TASK STATEMENT: Rewrite the part of the album text for The View from the Hill between "Studio album by" and "The Moody Blues.", inclusive, putting "CMC Records" in place of "CMC International".

TEXT BLOCK:
--------------------------------
Studio album by Justin Hayward
- Released: October 15, 1996
- Recorded: 1995–1996 Mullinetti Studios Recco Italy
- Genre: Rock
- Length: 58:59
- Label: CMC International
- Producer: Phil Palmer

Justin Hayward chronology
| Justin Hayward and Friends Sing the Moody Blues Classic Hits (1994) | The View from the Hill (1996) | Live in San Juan Capistrano (1998) |

= The View from the Hill =

The View from the Hill is a solo album released in 1996 by Justin Hayward of The Moody Blues.

Professional ratings
Review scores
| Source | Rating |
| AllMusic | Star Half star |

==Background==
In a 1996 interview, Hayward discusses making the album and how it was his first time recording an album from start to finish as a single batch of songs. He explains, "My other albums were collections of random bits of recording that I would finally put out once I had an album's worth of material. This is the first time I've ever done this, made an album from start to finish. It means a lot to me, and I know that it's good. At the very least, [The View from the Hill] will make your hi-fi sound good... It's a trippy, dreamy, romantic kind of thing. I came to the Moody Blues as a singer-songwriter, and that's always what I felt I was and am. If I'm writing for the Moodies, then I'm speaking for the rest of the band as well as myself. But when I write for myself, I feel it's much freer. It's probably a lot more from my heart and more revealing, more honest. Being a solo artist is more of a priority than it used to be. But I love doing both and selfishly want to have it both ways."
--------------------------------
Dataset entries:
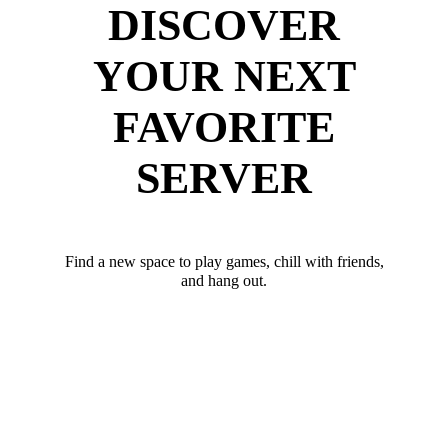
DISCOVER
YOUR NEXT
FAVORITE
SERVER
Find a new space to play games, chill with friends,
and hang out.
--------------------------------
EXERCISE OUTPUT:
Studio album by Justin Hayward
- Released: October 15, 1996
- Recorded: 1995–1996 Mullinetti Studios Recco Italy
- Genre: Rock
- Length: 58:59
- Label: CMC Records
- Producer: Phil Palmer

Justin Hayward chronology
| Justin Hayward and Friends Sing the Moody Blues Classic Hits (1994) | The View from the Hill (1996) | Live in San Juan Capistrano (1998) |

= The View from the Hill =

The View from the Hill is a solo album released in 1996 by Justin Hayward of The Moody Blues.